▶ ACTIVITY: Rewrite the records below from the start through the line containing "be viewed from the wall or in an otherworldly", replacing "chores" with "tasks" and changing nothing else.

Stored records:
++++++++
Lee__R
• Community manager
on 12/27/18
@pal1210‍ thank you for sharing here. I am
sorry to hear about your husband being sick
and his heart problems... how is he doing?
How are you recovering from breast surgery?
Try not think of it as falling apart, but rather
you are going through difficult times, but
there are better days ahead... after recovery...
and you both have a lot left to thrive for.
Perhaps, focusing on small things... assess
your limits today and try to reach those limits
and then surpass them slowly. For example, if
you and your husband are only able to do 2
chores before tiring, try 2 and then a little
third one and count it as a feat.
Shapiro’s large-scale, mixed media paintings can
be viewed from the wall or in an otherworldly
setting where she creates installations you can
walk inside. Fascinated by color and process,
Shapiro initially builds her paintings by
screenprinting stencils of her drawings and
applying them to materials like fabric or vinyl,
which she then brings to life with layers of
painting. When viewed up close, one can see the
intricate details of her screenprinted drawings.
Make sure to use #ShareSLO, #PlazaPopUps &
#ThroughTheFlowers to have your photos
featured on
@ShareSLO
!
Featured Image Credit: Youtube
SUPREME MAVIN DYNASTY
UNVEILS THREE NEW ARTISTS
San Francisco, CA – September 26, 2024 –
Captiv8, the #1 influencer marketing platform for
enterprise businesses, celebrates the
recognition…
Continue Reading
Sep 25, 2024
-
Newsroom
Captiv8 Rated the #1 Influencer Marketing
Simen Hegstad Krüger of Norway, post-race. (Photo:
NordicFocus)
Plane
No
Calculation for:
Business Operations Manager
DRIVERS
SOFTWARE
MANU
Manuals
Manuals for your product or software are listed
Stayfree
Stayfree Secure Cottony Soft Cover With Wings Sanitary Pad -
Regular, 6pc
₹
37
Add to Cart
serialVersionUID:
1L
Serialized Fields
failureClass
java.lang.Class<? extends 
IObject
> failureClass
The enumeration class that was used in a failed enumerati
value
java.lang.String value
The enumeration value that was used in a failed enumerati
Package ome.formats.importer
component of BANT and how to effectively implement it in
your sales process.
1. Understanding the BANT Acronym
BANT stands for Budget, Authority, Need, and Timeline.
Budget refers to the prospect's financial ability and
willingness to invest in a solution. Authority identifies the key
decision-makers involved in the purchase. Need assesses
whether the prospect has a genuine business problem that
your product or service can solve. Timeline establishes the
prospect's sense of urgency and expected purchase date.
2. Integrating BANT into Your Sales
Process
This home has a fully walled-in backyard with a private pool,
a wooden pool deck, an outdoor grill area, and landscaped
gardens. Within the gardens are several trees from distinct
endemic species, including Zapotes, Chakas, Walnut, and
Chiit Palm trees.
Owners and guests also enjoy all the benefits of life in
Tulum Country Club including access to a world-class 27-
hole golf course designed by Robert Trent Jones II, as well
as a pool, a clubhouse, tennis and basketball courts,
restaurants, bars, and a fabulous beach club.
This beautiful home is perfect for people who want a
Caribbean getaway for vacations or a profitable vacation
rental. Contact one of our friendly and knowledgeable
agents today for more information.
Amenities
++++++++
▶ RESPONSE TO THE EXERCISE:
Lee__R
• Community manager
on 12/27/18
@pal1210‍ thank you for sharing here. I am
sorry to hear about your husband being sick
and his heart problems... how is he doing?
How are you recovering from breast surgery?
Try not think of it as falling apart, but rather
you are going through difficult times, but
there are better days ahead... after recovery...
and you both have a lot left to thrive for.
Perhaps, focusing on small things... assess
your limits today and try to reach those limits
and then surpass them slowly. For example, if
you and your husband are only able to do 2
tasks before tiring, try 2 and then a little
third one and count it as a feat.
Shapiro’s large-scale, mixed media paintings can
be viewed from the wall or in an otherworldly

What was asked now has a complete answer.